Logo depois, o jornal londrino “Daily Telegraph” anunciou que o governo francês preparava um novo imposto imobiliário que incidiria sobre as 200.000 residências de férias que os ingleses possuem na França.

Durante a visita oficial, os dois governos tentaram desfazer os mal-entendidos. Hollande foi convidado pela rainha Elizabeth 2ª para tomar um chá no castelo de Windsor. A imprensa foi informada que, apesar de Hollande falar muito bem inglês, ambos conversaram em francês (Elizabeth 2ª, como sua mãe, foi educada por governantas francesas e fala francês fluentemente). O ato foi interpretado como uma homenagem da rainha à França e ao presidente Hollande. O comunicado francês explicitou ainda que Elizabeth 2ª “seguia de perto a atualidade política da França”.

Em seguida, na entrevista coletiva em Londres, Cameron e Hollande aplainaram as discordâncias. Hollande usou o humor britânico para comentar a questão do diferencial de impostos entre a França e a Inglaterra. “ Os impostos não são tão diferentes.
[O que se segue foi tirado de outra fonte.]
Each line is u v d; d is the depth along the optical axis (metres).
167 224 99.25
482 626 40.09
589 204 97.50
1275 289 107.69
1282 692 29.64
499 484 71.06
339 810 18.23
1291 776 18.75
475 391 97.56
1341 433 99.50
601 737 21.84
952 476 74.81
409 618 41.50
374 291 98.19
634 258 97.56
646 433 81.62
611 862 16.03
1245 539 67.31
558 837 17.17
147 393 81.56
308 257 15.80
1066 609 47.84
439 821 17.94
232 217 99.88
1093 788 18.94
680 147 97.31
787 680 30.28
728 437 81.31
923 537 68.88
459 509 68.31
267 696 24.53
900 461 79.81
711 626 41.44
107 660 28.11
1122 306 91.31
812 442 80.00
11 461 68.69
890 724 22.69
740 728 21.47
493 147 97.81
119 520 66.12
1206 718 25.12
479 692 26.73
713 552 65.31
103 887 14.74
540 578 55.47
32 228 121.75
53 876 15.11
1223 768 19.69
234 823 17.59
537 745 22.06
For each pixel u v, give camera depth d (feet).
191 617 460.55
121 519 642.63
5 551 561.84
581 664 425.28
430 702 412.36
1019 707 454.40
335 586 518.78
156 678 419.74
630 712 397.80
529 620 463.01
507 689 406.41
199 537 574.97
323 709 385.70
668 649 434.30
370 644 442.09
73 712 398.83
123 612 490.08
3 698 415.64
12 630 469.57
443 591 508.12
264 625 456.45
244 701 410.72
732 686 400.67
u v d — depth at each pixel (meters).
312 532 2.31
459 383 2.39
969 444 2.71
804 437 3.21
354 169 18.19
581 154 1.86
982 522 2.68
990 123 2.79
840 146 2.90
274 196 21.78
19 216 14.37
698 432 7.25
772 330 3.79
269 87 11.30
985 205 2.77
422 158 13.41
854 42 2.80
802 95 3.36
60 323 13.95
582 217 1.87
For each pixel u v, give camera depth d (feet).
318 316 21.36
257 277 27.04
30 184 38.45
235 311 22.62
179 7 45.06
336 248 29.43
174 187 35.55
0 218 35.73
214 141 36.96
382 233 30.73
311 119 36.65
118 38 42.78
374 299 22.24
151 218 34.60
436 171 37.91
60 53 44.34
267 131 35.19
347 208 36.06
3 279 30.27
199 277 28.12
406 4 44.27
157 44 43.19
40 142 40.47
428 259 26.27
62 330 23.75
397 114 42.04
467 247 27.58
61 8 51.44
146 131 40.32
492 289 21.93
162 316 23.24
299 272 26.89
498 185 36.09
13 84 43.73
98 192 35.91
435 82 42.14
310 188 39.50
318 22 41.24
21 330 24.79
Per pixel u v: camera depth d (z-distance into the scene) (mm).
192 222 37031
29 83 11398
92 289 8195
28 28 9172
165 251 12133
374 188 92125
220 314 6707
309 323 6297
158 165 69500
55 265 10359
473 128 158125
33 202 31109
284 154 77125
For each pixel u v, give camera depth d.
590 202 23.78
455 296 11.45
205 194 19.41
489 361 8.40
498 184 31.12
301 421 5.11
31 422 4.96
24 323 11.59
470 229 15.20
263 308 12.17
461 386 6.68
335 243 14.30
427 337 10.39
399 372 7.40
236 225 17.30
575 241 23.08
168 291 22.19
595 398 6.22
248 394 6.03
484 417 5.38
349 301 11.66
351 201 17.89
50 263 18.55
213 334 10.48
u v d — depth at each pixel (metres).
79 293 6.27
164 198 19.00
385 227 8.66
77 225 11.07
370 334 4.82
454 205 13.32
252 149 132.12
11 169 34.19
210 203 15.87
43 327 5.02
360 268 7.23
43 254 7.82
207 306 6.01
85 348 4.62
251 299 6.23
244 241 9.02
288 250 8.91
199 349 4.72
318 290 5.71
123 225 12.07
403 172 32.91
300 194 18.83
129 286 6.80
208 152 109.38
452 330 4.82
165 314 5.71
A faixa mais alta do imposto de renda é de 45% na Inglaterra e 41% na França… e isto não leva os Britânicos a se mudarem para a França, exceto os que tem lá residências de férias, as quais não terão impostos suplementares”.

O jornal de centro esquerda inglês, “The Independent”, geralmente pró-União Europeia (UE), saudou o entendimento entre os dois líderes. Mas o “Financial Times”, mais cético com relação à UE, escreveu que Cameron e Hollande divergiram na abordagem das questões tributárias e de política econômica. No entanto, malgrado as diferenças que os separam, Cameron e Holande estão de acordo sobre um tema essencial para a continuidade da UE. Ambos se opõem à Angela Merkel e apoiam a criação dos eurobonds que seriam emitidos pelo Banco Central Europeu para enxugar a dívida incontrolável dos países mais frágeis da zona euro.